→ ACTIVITY:
Pick out every line in the data below that contains the word "League", and copy each of those lines unchanged.
+++++
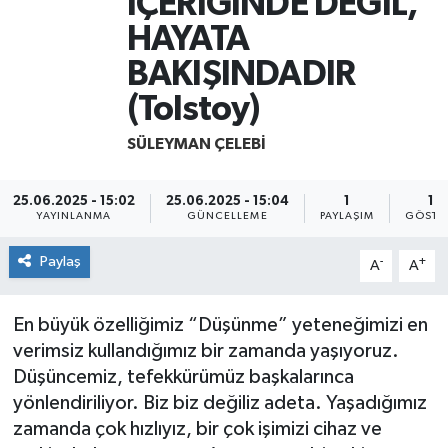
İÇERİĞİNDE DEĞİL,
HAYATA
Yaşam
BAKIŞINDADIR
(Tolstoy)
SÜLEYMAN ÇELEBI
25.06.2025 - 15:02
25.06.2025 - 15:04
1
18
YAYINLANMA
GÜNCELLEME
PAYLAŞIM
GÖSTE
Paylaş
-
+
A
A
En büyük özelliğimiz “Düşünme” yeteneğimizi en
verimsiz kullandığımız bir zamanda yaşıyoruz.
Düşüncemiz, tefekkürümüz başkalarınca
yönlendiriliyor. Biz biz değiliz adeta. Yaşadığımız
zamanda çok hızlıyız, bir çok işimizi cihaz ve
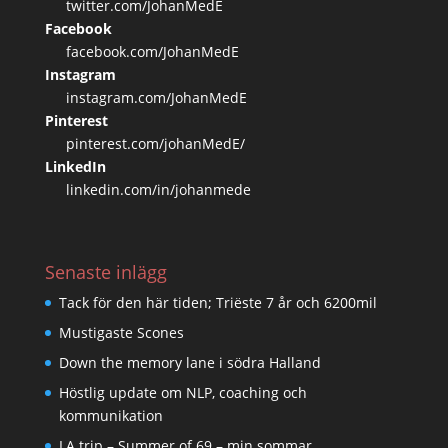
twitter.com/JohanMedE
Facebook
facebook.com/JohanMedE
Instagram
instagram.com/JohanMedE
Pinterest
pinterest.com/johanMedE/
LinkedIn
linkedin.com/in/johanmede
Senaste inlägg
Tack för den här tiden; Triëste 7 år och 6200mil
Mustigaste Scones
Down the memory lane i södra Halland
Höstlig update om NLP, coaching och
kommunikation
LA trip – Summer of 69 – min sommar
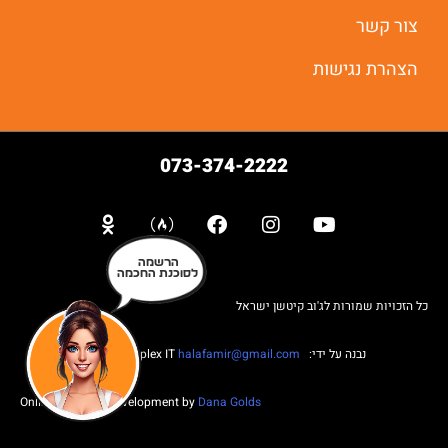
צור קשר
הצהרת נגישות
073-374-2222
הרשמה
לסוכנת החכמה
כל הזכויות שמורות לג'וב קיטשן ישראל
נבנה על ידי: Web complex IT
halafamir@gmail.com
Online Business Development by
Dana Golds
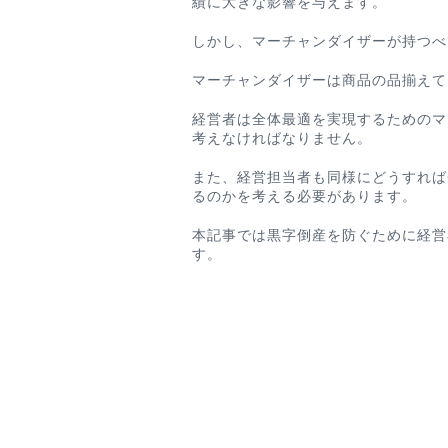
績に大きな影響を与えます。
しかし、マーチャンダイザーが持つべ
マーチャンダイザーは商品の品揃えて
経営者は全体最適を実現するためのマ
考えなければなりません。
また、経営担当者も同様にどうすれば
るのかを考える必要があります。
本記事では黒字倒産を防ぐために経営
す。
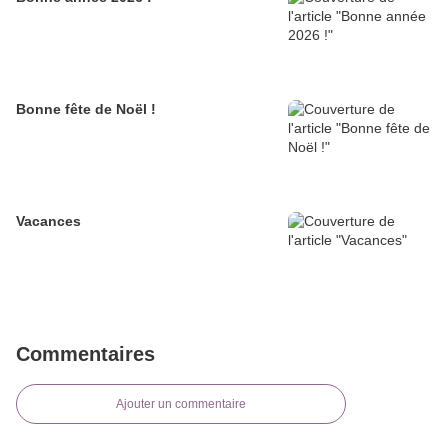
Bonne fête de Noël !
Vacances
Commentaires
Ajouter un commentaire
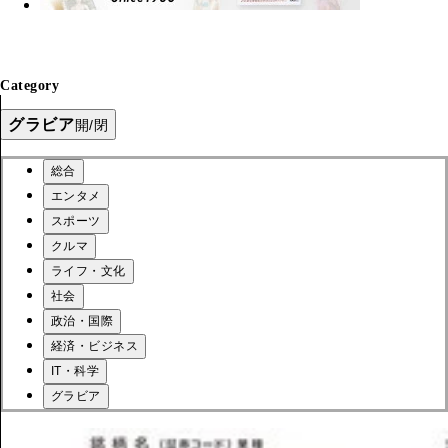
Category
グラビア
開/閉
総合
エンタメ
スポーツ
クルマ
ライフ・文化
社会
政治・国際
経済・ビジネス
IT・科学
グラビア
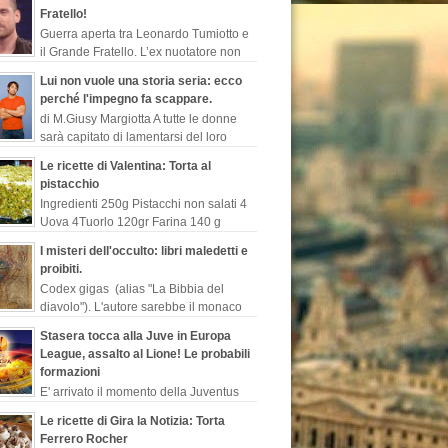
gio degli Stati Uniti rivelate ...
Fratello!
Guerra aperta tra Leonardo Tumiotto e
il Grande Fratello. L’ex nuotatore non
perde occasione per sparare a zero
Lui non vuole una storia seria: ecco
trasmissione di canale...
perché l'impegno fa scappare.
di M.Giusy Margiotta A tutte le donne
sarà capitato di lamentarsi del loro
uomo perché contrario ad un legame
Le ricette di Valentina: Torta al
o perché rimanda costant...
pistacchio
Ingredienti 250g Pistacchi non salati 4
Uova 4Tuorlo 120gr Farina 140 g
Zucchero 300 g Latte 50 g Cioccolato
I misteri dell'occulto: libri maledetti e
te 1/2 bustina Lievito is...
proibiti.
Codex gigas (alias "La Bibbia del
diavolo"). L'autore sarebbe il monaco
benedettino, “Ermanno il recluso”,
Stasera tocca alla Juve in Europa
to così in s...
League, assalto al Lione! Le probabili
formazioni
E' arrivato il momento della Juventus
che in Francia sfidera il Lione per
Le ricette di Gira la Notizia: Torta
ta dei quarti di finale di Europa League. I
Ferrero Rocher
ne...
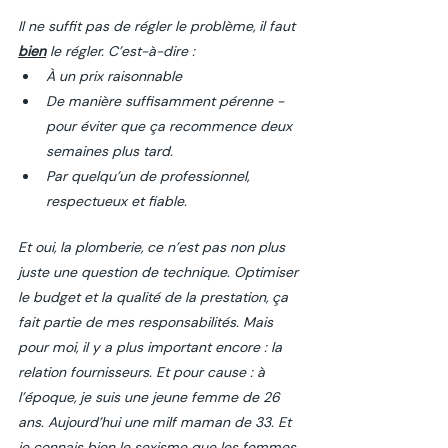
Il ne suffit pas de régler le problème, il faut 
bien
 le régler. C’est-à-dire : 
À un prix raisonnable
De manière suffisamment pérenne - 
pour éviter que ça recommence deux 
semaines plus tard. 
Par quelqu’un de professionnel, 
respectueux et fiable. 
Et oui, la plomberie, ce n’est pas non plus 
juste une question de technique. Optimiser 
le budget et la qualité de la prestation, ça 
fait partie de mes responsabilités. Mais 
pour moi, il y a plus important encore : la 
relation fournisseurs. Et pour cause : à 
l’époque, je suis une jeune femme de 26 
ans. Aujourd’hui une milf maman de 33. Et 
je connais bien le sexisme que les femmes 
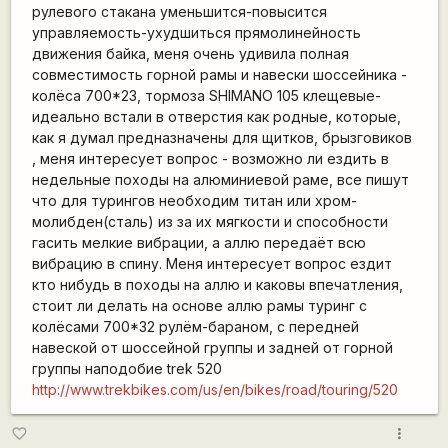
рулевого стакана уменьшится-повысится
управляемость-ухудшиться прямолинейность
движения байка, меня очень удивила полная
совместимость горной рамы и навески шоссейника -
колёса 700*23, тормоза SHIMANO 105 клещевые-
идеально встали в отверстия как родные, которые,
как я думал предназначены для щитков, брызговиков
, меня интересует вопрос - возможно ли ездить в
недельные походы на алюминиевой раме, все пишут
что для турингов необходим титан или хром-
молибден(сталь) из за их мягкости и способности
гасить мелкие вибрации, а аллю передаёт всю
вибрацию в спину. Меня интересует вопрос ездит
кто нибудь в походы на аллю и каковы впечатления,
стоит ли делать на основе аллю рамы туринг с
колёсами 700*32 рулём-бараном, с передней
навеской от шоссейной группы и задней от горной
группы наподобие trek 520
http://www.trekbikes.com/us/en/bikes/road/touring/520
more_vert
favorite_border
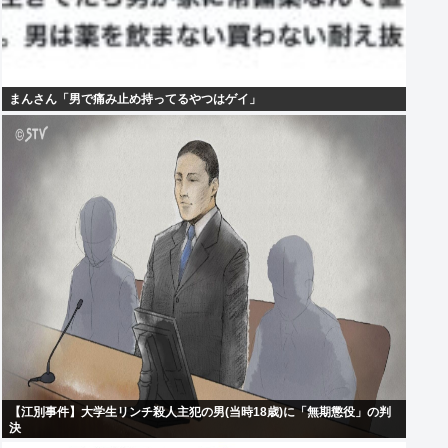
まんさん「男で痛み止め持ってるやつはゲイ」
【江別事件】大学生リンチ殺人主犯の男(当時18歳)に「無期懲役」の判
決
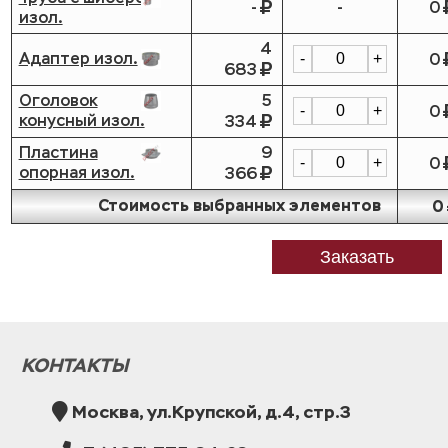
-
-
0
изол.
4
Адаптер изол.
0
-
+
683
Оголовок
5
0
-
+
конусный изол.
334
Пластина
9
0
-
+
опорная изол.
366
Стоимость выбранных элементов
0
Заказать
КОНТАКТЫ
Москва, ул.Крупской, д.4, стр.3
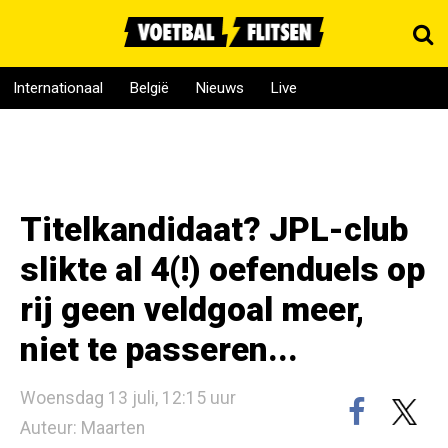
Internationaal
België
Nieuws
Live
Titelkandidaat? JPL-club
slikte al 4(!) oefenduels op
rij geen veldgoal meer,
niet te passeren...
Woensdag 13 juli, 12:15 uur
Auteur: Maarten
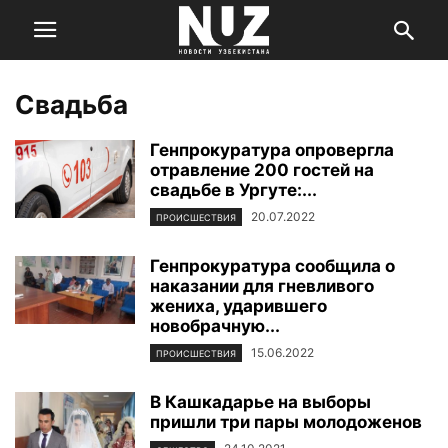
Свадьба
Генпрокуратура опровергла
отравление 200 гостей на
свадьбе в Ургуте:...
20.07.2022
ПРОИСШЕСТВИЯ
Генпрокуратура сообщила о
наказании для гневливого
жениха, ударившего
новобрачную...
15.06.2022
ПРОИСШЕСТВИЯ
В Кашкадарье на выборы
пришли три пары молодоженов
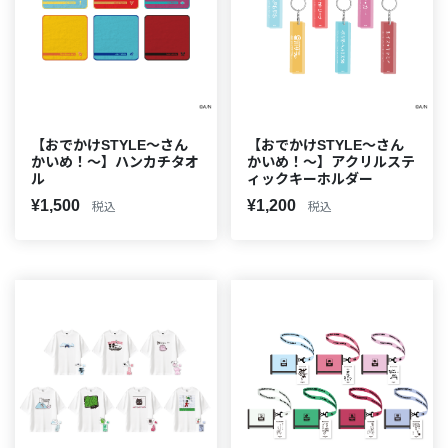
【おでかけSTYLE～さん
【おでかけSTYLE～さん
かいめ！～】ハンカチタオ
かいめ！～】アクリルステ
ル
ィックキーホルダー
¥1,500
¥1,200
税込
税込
+++++
→ TASK SOLUTION:
League, assalto al Lione! Le probabili
ta dei quarti di finale di Europa League. I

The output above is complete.